EMO BON: the first marine biodiversity observatory in Europe
Marine ecosystems host huge biodiversity, very important for the health of all living beings. However, climate change and marine pollution represent significant threats to these ecosystems, acknowledged by recent European and international policies. To support these policies that aim to restore ocean health and mitigate climate change, consistent, high-quality data on marine biodiversity, derived through omics approaches, are required. However, there are currently some gaps in data collection, particularly in Europe, the EMO BON project appears!
Launched in summer 2021, the EMBRC's new project, European Marine Omics Biodiversity Observation Network (EMO BON), includes a network of 16 coastal observatory stations across Europe, from Northern Norway to the tropical Red Sea in Israel. In Portugal, this network of genomic observatories is represented by the Algarve Centre of Marine Sciences (CCMAR-Algarve) and the Interdisciplinary Centre of Marine and Environmental Research (CIIMAR).

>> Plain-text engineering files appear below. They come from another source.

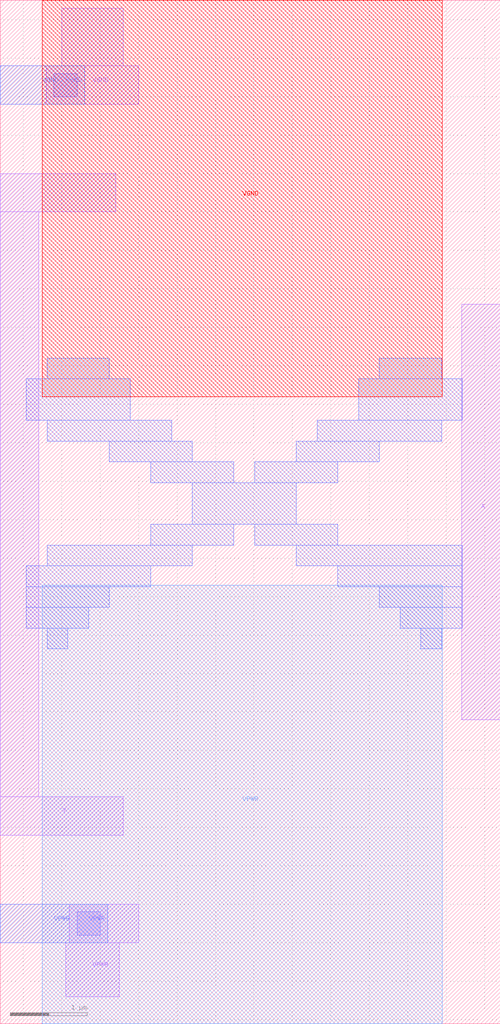
<source format=lef>
VERSION 5.7 ;
  NOWIREEXTENSIONATPIN ON ;
  DIVIDERCHAR "/" ;
  BUSBITCHARS "[]" ;
MACRO skullfet_inverter
  CLASS BLOCK ;
  FOREIGN skullfet_inverter ;
  ORIGIN -0.200 14.050 ;
  SIZE 6.500 BY 13.300 ;
  PIN VGND
    DIRECTION INOUT ;
    USE GROUND ;
    SHAPE ABUTMENT ;
    PORT
      LAYER pwell ;
        RECT 0.750 -5.900 5.950 -0.750 ;
      LAYER li1 ;
        RECT 1.000 -1.600 1.800 -0.850 ;
        RECT 0.800 -2.100 2.000 -1.600 ;
      LAYER mcon ;
        RECT 0.900 -2.000 1.200 -1.700 ;
      LAYER met1 ;
        RECT 0.200 -2.100 1.300 -1.600 ;
    END
  END VGND
  PIN VPWR
    DIRECTION INOUT ;
    USE POWER ;
    SHAPE ABUTMENT ;
    PORT
      LAYER nwell ;
        RECT 0.750 -14.050 5.950 -8.350 ;
      LAYER li1 ;
        RECT 1.100 -13.000 2.000 -12.500 ;
        RECT 1.050 -13.700 1.750 -13.000 ;
      LAYER mcon ;
        RECT 1.200 -12.900 1.500 -12.600 ;
      LAYER met1 ;
        RECT 0.200 -13.000 1.600 -12.500 ;
    END
  END VPWR
  PIN Y
    DIRECTION OUTPUT ;
    USE SIGNAL ;
    ANTENNADIFFAREA 12.700800 ;
    PORT
      LAYER li1 ;
        RECT 0.200 -3.500 1.700 -3.000 ;
        RECT 0.200 -11.100 0.700 -3.500 ;
        RECT 0.200 -11.600 1.800 -11.100 ;
    END
  END Y
  PIN A
    DIRECTION INPUT ;
    USE SIGNAL ;
    ANTENNAGATEAREA 3.240000 ;
    PORT
      LAYER li1 ;
        RECT 6.200 -10.100 6.700 -4.700 ;
    END
  END A
  OBS
      LAYER met1 ;
        RECT 0.810 -5.670 1.620 -5.400 ;
        RECT 5.130 -5.670 5.940 -5.400 ;
        RECT 0.540 -6.210 1.890 -5.670 ;
        RECT 4.860 -6.210 6.210 -5.670 ;
        RECT 0.810 -6.480 2.430 -6.210 ;
        RECT 4.320 -6.480 5.940 -6.210 ;
        RECT 1.620 -6.750 2.700 -6.480 ;
        RECT 4.050 -6.750 5.130 -6.480 ;
        RECT 2.160 -7.020 3.240 -6.750 ;
        RECT 3.510 -7.020 4.590 -6.750 ;
        RECT 2.700 -7.560 4.050 -7.020 ;
        RECT 2.160 -7.830 3.240 -7.560 ;
        RECT 3.510 -7.830 4.590 -7.560 ;
        RECT 0.810 -8.100 2.700 -7.830 ;
        RECT 4.050 -8.100 6.210 -7.830 ;
        RECT 0.540 -8.370 2.160 -8.100 ;
        RECT 4.590 -8.370 6.210 -8.100 ;
        RECT 0.540 -8.640 1.620 -8.370 ;
        RECT 5.130 -8.640 6.210 -8.370 ;
        RECT 0.540 -8.910 1.350 -8.640 ;
        RECT 5.400 -8.910 6.210 -8.640 ;
        RECT 0.810 -9.180 1.080 -8.910 ;
        RECT 5.670 -9.180 5.940 -8.910 ;
  END
END skullfet_inverter
END LIBRARY


</source>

The major goal of the EMO BOM is to collect samples from the water column and substrates from different habitats for the analysis of marine biodiversity. Every two months, all observatories in Europe do their sampling collection, applying the same procedure defined by the HandBook, to analyze the genome (DNA) of the samples in the laboratory through DNA extraction and sequencing (metagenomic analysis). Thus, the project aims to contribute and ensure a continuous database on biodiversity at EMBRC sites following FAIR data principles (Findable, Accessible, Interoperable, and Reusable).
CCMAR has as sampling site the Marine Station of Ramalhete. Bruno Louro, CCMAR researcher and Portuguese representative of the EMO BOM operational committee, is responsible for collecting sediment samples from the Ria Formosa that will contribute to this European database.
The data that results from this work will be available to the entire scientific community and provide Europe a means to better monitor and understands its marine biodiversity, filling current gaps in European biological observation data.